Always the Vampire

Not that I’m a miser, mind you. I’m merely cautious with my money. The treasure that had been secreted in the false bottom of my coffin—or rather the French vampire King Normand’s coffin—wouldn’t last without good management. I’d shared some of the loot with Maggie and Neil, sold a few pieces for capital, and invested. I also had my earnings from tour guiding, but I had expenses just like everyone else.

And, okay, I could shop my checkbook into the grave if I wasn’t careful. Yep, I’m a part day-walking, all night-stalking vampire, and my favorite prey is a bargain at Walmart. However, I’d learned the hard way that, if you find a goody you want in a St. Augustine shop, you’d best buy it on the spot. It will be gone when you go back, and it won’t be restocked.
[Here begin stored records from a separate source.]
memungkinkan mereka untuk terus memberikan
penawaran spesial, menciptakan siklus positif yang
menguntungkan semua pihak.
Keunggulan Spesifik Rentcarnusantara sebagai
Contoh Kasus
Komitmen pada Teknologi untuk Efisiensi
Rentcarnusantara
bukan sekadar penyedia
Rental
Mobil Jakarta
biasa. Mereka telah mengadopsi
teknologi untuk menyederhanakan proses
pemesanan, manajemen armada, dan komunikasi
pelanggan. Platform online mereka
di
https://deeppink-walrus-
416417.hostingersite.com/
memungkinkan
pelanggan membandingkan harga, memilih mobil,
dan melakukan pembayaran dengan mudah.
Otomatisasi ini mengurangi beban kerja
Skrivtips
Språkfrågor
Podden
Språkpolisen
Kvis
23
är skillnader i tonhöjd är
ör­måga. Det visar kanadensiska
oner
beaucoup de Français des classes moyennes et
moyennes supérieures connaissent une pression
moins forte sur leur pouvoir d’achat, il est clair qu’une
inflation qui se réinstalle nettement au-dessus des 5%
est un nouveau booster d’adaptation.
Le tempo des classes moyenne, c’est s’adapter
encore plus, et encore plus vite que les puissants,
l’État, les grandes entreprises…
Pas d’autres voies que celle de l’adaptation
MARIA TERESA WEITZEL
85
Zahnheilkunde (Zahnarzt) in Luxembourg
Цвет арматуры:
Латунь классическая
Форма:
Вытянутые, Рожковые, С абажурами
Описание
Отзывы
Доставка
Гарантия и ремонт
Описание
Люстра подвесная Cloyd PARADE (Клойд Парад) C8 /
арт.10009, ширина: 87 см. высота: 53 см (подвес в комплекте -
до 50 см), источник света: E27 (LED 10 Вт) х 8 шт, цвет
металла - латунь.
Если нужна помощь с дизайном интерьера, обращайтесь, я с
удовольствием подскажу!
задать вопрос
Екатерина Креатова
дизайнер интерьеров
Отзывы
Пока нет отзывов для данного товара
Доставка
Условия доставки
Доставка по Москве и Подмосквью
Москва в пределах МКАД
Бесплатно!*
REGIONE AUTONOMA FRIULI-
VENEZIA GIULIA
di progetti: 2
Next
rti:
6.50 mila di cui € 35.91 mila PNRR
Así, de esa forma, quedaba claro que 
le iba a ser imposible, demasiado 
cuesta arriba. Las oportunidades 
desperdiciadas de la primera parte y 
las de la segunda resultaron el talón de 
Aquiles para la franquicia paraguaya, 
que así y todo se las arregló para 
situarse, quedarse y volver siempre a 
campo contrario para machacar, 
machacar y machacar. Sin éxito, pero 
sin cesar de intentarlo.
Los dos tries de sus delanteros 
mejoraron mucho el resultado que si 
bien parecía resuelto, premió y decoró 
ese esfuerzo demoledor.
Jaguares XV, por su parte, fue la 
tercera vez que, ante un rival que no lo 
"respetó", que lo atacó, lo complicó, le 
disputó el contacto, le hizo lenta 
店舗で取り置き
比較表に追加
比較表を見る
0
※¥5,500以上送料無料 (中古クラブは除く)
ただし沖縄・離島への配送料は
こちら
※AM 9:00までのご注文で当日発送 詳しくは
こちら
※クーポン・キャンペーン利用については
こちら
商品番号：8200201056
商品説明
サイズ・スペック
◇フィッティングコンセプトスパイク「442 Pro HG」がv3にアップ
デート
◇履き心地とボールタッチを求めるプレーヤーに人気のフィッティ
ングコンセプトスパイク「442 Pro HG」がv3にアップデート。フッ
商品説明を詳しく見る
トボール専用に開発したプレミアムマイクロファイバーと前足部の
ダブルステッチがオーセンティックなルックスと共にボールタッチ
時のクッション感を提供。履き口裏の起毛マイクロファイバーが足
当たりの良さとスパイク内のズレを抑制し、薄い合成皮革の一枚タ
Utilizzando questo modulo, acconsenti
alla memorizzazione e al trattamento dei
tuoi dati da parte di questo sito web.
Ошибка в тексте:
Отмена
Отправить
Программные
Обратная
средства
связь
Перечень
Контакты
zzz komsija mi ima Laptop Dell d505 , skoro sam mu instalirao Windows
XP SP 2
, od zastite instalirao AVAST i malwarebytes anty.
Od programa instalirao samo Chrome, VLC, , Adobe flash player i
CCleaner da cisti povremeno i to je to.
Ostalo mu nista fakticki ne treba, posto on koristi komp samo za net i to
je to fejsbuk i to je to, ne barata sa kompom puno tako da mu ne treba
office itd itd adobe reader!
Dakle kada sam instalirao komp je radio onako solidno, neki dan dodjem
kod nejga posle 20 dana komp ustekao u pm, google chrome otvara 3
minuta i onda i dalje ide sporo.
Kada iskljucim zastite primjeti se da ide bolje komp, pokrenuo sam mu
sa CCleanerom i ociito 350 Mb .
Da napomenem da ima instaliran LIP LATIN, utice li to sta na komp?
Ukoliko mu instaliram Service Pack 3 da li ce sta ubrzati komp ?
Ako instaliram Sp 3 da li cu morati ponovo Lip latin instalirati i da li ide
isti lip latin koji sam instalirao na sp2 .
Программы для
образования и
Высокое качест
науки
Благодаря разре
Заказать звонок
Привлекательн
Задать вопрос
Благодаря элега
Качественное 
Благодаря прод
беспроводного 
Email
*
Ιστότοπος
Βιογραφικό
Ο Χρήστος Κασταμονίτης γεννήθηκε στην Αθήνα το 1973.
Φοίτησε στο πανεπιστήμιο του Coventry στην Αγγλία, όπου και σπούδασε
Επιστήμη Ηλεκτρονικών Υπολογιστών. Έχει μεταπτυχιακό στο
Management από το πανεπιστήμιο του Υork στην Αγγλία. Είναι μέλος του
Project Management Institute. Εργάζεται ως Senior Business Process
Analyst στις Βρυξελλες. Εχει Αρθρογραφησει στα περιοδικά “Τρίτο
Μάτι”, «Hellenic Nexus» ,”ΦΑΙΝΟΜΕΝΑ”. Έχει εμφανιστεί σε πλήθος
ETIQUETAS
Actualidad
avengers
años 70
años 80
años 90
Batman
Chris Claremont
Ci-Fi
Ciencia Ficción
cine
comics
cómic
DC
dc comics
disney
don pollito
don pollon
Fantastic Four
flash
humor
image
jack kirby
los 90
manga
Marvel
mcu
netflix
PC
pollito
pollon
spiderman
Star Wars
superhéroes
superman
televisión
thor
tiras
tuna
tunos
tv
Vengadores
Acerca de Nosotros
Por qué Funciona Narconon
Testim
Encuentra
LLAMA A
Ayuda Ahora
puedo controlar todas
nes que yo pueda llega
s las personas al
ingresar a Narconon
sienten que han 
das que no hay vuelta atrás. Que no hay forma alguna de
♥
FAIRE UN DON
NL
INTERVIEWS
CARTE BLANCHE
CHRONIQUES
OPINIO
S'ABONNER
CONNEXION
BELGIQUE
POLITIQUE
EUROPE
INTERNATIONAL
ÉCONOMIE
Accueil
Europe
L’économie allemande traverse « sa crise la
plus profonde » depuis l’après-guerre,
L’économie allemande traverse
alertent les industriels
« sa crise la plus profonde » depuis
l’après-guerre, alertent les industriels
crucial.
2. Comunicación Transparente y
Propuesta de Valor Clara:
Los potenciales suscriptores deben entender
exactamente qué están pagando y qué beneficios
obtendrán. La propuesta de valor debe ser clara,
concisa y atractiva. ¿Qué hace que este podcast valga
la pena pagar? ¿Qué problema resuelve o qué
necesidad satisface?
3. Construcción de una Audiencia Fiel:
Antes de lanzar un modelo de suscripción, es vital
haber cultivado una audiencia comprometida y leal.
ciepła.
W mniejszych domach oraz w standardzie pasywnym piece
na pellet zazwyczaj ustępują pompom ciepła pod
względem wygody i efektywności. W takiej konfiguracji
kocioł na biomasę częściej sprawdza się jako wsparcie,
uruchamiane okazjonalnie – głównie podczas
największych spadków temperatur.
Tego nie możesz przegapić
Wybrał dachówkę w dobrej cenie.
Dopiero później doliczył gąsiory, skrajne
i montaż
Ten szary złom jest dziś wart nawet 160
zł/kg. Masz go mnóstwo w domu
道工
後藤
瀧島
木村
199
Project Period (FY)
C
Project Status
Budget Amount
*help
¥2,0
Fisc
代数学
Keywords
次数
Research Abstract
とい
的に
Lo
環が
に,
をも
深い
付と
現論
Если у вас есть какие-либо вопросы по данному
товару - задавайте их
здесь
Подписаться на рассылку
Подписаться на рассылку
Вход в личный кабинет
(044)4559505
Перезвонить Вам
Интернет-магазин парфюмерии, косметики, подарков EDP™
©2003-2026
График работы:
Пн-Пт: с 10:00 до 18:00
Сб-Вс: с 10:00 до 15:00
I’d also learned that St. Augustine businesses appear to operate in a different dimension. If you get what you want three weeks late, you got it a month early. That’s why I put those extra tables and chairs on reserve with the rental company from the get-go.

Which reminded me, I had a list of wedding chores to make. Call rental company. Order more centerpieces from florist. Talk with Daphne about making the wedding cake bigger or ordering a second groom’s cake.

By the time I tucked the list in my binder, my backlog of interior design homework didn’t just beckon for attention, it bellowed. I buckled down and spent the next six hours finishing the projects due, plus the next weeks’ worth as well.

Snowball grumbled when I finally crawled into bed. Saber decidedly did not. Yep, the Saber I knew and loved was back.



Wednesday bridge club is a mixed bag of nuts, as Shelly Jergason likes to say. She’s the one who invited me to the group after we met at the historical society and I mentioned I was learning bridge online. No big stretch since bridge evolved from whist, but it was a boon to be accepted into the group. The two-table club includes youthful seniors, Maybelle and Shelly, and middle-aged movers and shakers, real estate agent Jenna Jones and perennial chairwoman Nadine Houseman. Our youngest members are artist Kathy Baker and elementary school teacher Missy Cox.

And, of course, our pastry chef for Maggie’s wedding, Daphne Dupree. We didn’t talk wedding shop at bridge club, though. Jenna held a grudge that she hadn’t been hired to sell Maggie’s condo.

The dress code is casual, so I wore black cargo pants and a white scoop neck T-shirt. We met at Kathy’s home in the Shores, socializing and admiring her new paintings from six thirty to seven then playing cards from seven until nine on the dot. About halfway into the evening, Maybelle and I both happened to be dummies and in the kitchen alone. I hesitated only a moment before I took the plunge.

“Millie told me you did an astrology chart for me last month.”

“Yes, for the anniversary of your coming out. I’d never run one quite so interesting.” She turned away to pour herself a cup of decaf coffee and motioned me closer. “I admit that the results surprised me enough that I consulted a more experienced astrologer I trust.”

“Millie said I disappeared from my own chart, but I don’t think that’s possible, is it?”

“Not in the way you’re thinking, but there is a rather major transit coming up for you.”

“Which means what?”

Maybelle leaned a hip against the granite countertop. “A transit is a transition. A crossroad, if you will. It’s a time when life challenges may change you so much that you’re nearly unrecognizable as the person you are now.”

The Void. Starrack. Maid of honor. Gee, pick a challenge. A shiver snaked up my spine.

Maybelle patted my arm. “It’s not necessarily a bad thing, Cesca. Certainly, it’s no death knell. No more so than when the death card turns up in a tarot card reading.”

Death card? That wasn’t comforting.

“Maybelle, give it to me straight. Should I be concerned about this transit or not?”

She looked away and bit her lip, reflexive actions of a millisecond that took a dozen years off my afterlife.

“Transits can be tough, and this one could be a bear. You’ll have hard choices to make, and you should be careful in the next few weeks.”

That spine shiver became a full-body shudder. “But the transit will only affect me, right?”

The straw I grasped for dissolved when Maybelle grimaced.

“To be blunt, Cesca, I advise you to guard yourself and everyone around you. I may only be a dabbler, but my sense is that you’re in danger.”

Flipping pink flamingos. Like my life wasn’t complicated enough?

With that grand slam of cheery news, it was no wonder the next hour of bridge passed in a blur. Only Jenna bitched at me for making a bad play, but it was a good thing I’d be calling to cancel out of bridge for a few weeks. That would distance me from some of the people I cared about. I didn’t have specific plans to see Millie and the Jag Queens, so maybe they’d be out of the line of transit fire.

As for Maggie and Neil, I’d just have to do my best to keep them safe.